= Document section =
━━━━━━━━━━
Of course, results calculated using such a small dataset are not very meaningful. If we obtained these scores from a large, representative evaluation dataset, it would indicate to us that Strategy 1 risks introducing many incorrect relationships, while Strategy 2 would be unlikely to do so. In both cases, we would still expect approximately half of the possible relationships to be missing from the strategies’ outputs.

Which one is more important to prioritise, precision or recall? It depends on the use case. As a general rule, if you want to use the strategy in a fully automated way, without any form of manual review or correction of the results, we recommend paying more attention to precision. Privileging precision will allow you to better control the number of incorrect relationships added to your data. If you want to use the strategy in a semi-automated fashion, where there is a manual examination of and a chance to correct the results, pay more attention to recall. Doing so will guarantee that enough options are presented during the manual review stage and fewer relationships will be missed as a result.

To get a more balanced estimation of performance, we can also consider both precision and recall at the same time using a measure called F-score. F-score combines precision and recall into a single number, with variable weight given to either aspect. There are three commonly used types, each calculated as the weighted harmonic mean of precision and recall:

  • F0.5: Precision is weighted more heavily. It can be understood as a score that is 50% more sensitive to precision than recall. A high F0.5 score indicates a measure of performance that minimises false positives.
━━━━━━━━━━
= Data segment =
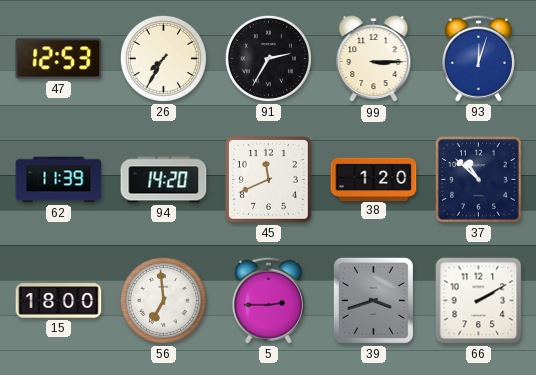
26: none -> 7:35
━━━━━━━━━━
= Tasks to perform =
1 – Answer these questions from the passage on precision and recall above:
(a) If a strategy will run fully automated with no manual review, which measure does the passage recommend paying more attention to?
(b) What two measures does F-score combine into a single number?
(c) Which type of F-score weights precision more heavily?
2 – Please continue the passage on precision and recall above, picking up after its final sentence.

= Answers to the tasks =
1 –
(a) Precision.
(b) Precision and recall.
(c) F0.5.

2 –
  • F1: Equal weight is given to both precision and recall. It can be interpreted as the most balanced score in this set. High F1 indicates good overall performance, with both false positives and false negatives being minimised equally.
  • F2: Recall is weighted more heavily. It can be understood as a score that is 50% more sensitive to recall than precision. A high F2 score indicates a measure of performance where false negatives are minimised.

Each of these variants allows for fine-tuning the evaluation metric to align with your expectations for a specific matching task. Choose whichever reflects the relative importance of precision versus recall for your use case.

To summarise, to avoid falling prey to misleading sales pitches or silly quizzes, it is important to have a good understanding of the performance of any strategies you are building or integrating. With thorough evaluation, including a representative dataset and carefully considered metrics, we can estimate the quality of matching and, by extension, its resulting relationships.

Now that we’ve covered how to evaluate effectively, we can move on to some other aspects of metadata matching. Our next blog post will take a final, more holistic view of matching, exploring some complementary considerations to all of the preceding. Stay tuned for more!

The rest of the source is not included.